An interesting book but with far too few passages describing the trapper's feeling along the way.

Rating: 5 stars
Summary: Journal of a Trapper
Review: This is by far one of the best books that a fur trade re-enactor can read. It is also a must read for the modern beaver trapper as well. Osborne describes the everyday events of the fur brigades in their heyday. If you are a buckskinner, living historian, trapper or just an old west history buff then this is a MUST have!

Rating: 5 stars
Summary: A must read history of the Rocky Mtn. fur trade/exploration!
Review: This is one of the my favorite books. The writer was not only a tough grizzled mountain man but a pretty good writer considering he kept a 12 year journal while travelling around the West fighting indians and trapping beaver.
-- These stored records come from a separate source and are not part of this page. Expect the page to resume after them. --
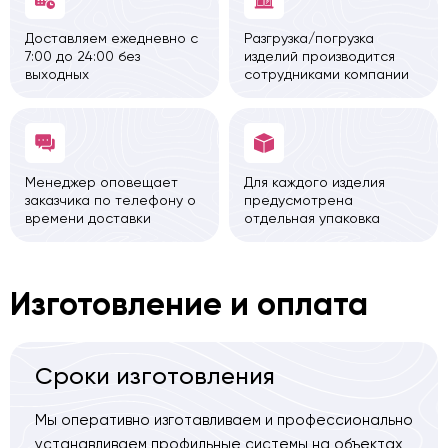
Доставляем ежедневно с
Разгрузка/погрузка
7:00 до 24:00 без
изделий производится
выходных
сотрудниками компании
Менеджер оповещает
Для каждого изделия
заказчика по телефону о
предусмотрена
времени доставки
отдельная упаковка
Изготовление и оплата
Сроки изготовления
Мы оперативно изготавливаем и профессионально
устанавливаем профильные системы на объектах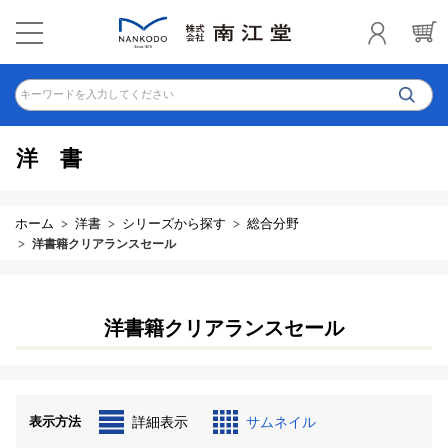
キーワードを入力してください
洋書
ホーム
洋書
シリーズから探す
総合分野
洋書籍クリアランスセール
洋書籍クリアランスセール
表示方法
詳細表示
サムネイル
We took the book and went to Yellowstone and retraced the route of 1 year of the dairy. The writing is so discriptive, we could actually follow his route by landmarks. It was the best vacation we ever took.
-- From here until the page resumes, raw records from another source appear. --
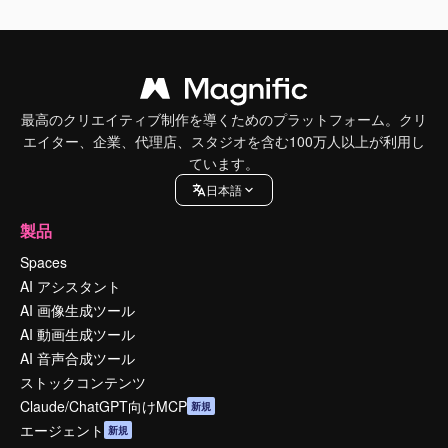
最高のクリエイティブ制作を導くためのプラットフォーム。クリ
エイター、企業、代理店、スタジオを含む100万人以上が利用し
ています。
日本語
製品
Spaces
AI アシスタント
AI 画像生成ツール
AI 動画生成ツール
AI 音声合成ツール
ストックコンテンツ
Claude/ChatGPT向けMCP
新規
エージェント
新規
This book is a must for western history buffs!

Rating: 5 stars
Summary: A National Treasure
Review: Those are bold words for the title of a review, but they are aptly deserved here with Mr. Russell's gift to our American Heritage. A first-person account of experiences in a era long gone, a time in our history seeking to fathom a new land, a time of growing clash between fundamentally different cultures... and Mr. Russell puts you right there on the frontline. You join him at the beginning of his new livelihood in the unknown, and you stay with him, growing in experience and weathering within the raw western realm. The writing is often crude, but his thoughts are hardly so and the total package bursts forth as a true rarity in literature. I consider this journal to be an equal to the recordings of Lewis and Clark, and practically moreso given the fact that it is really the efforts of a lone individual. He was not paid to keep this record, and although he always hoped to see it published, it did not go to print until long after his death, and then only first released in a limit of 100 copies. Aubrey Haines does great tribute to this admirable man by undertaking the task of retracing Mr. Russell's journies and providing us with the maps needed to help us follow him. Working from the original handwritten manuscript housed in The William Robertson Coe Collection of Western Americana at Yale University, Mr. Haines' efforts represent the single most important element in getting this work to the people, and he has done us a great service here in preventing this journal from drifting into obscurity. If you are curious as to what a life was like in a land before McDonalds, MTV, shopping malls, and SuperBowl Sundays, then I suggest you pick up a copy of this jewel and park yourself along with Mr. Russell next to that campfire with its golden sparks wafting up toward that diamond-studded yonder. You will be all the better for it.